The patient continued to do well after stopping therapy. He did develop two small metastases — one in the small intestine and one in the brain — that were surgically removed. He was fine for the next year until several small metastases popped up and the cancer returned with a vengeance. When the patient died, more than five and a half years after his initial treatment with immunotherapy, he had metastatic growths in various parts of his body, including his skin, lungs, and brain. These, too, were collected and analyzed.
“Ninety percent of patients who have a great response after two years of treatment with a checkpoint inhibitor, as this patient did, have no progression of their disease two years later,” Liu remarks. “This patient was about three years out from stopping treatment when sustained resistance to therapy emerged.”
Analysis of the 37 tumor samples collected over the patient’s nine-year odyssey revealed several intriguing features. Researchers found that the original “parent” tumor begot seven separate lineages — genomically distinct knock-offs of the parent. Much like a beam of light diffracts into different colors in passing through a prism, the tumor took on slightly altered identities as it spread through the patient’s body.

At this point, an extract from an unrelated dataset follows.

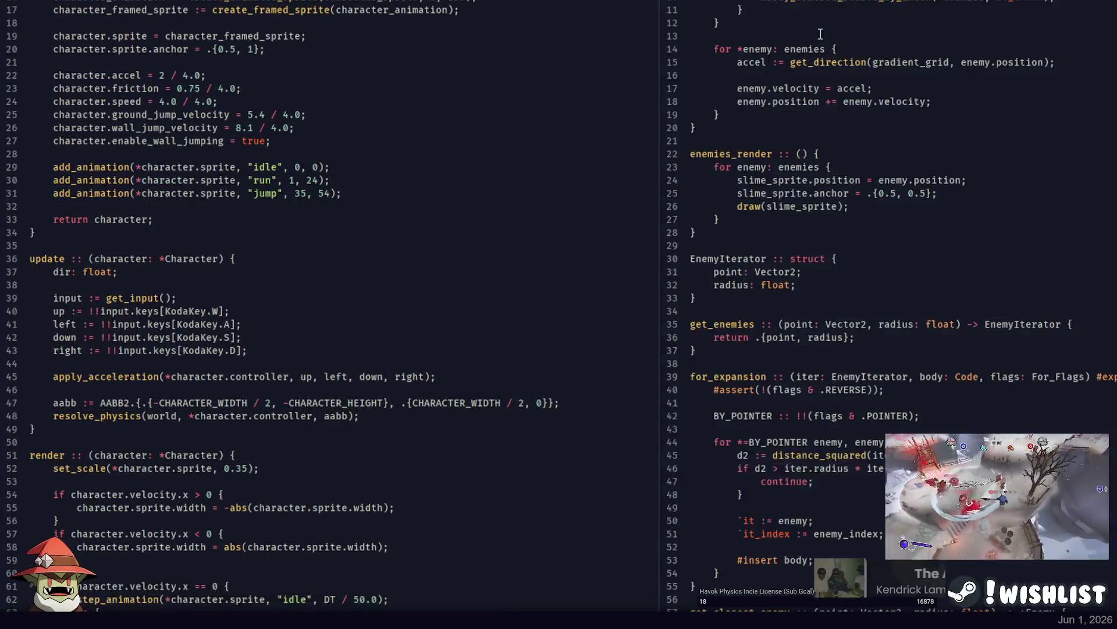
{"action": "scroll", "coordinate": [827, 169], "scroll_direction": "down", "scroll_amount": 10}
{"action": "left_click", "coordinate": [827, 170]}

“We saw a great deal of heterogeneity — different subclones of the tumor that became different metastatic lesions,” Liu observes.
A second major finding was that immunotherapy produced a “huge pruning” of these subclones, Liu remarks – wiping out all of them but one. The 13 metastatic growths that sprang up after the patient experienced a clinical complete response were all the offspring of that single subclone. “That escaping subclone seeded all the subsequent disease the patient experienced,” Liu remarks.

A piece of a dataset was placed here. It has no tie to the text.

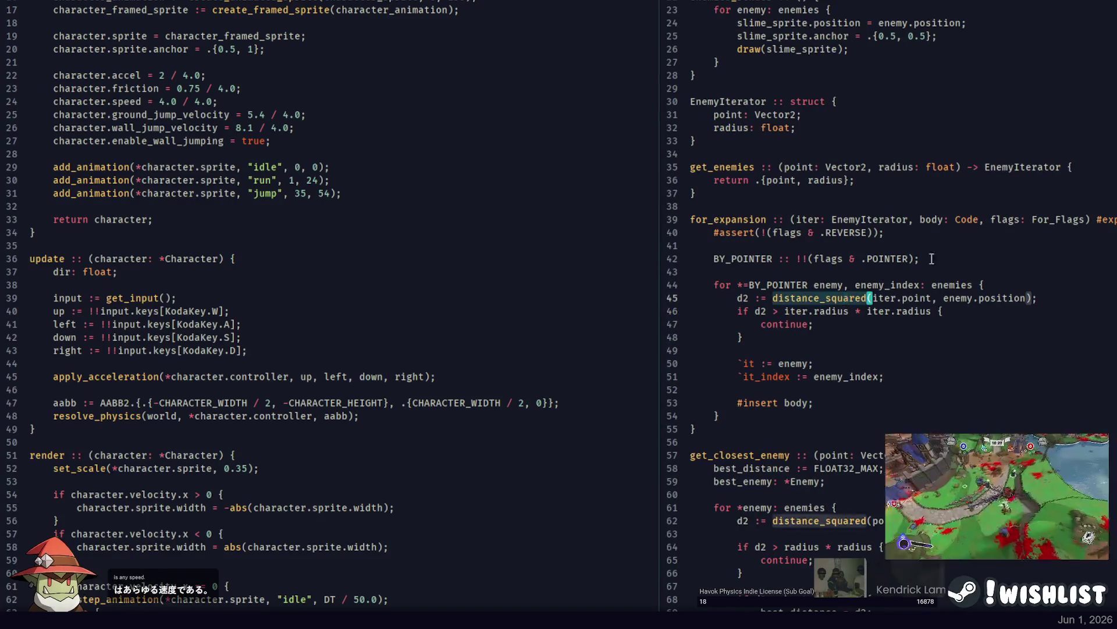
{"action": "scroll", "coordinate": [939, 255], "scroll_direction": "up", "scroll_amount": 6}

Because the study involved just one patient, its findings can’t be extrapolated to all other patients who become resistant to checkpoint inhibitor therapy. Still, the findings raise some provocative possibilities.
“The good news is that immunotherapy eliminated multiple lineages of the tumor,” Liu comments. “It didn’t target just a handful of lineages; it targeted all of them but one. This suggests that there may be a limited set of mechanisms by which melanoma can evade the effects of immunotherapy. Targeting those specific mechanisms might be a way to close off the cancer’s escape routes.”
When melanoma has metastasized, surgery to remove the individual metastases has not been thought to be very helpful. In the current study, though, after surgeons removed the brain metastasis that arose a few years after treatment, that tumor’s lineage did not arise again, suggesting that in certain situations, single-metastasis surgery may have a long-term benefit.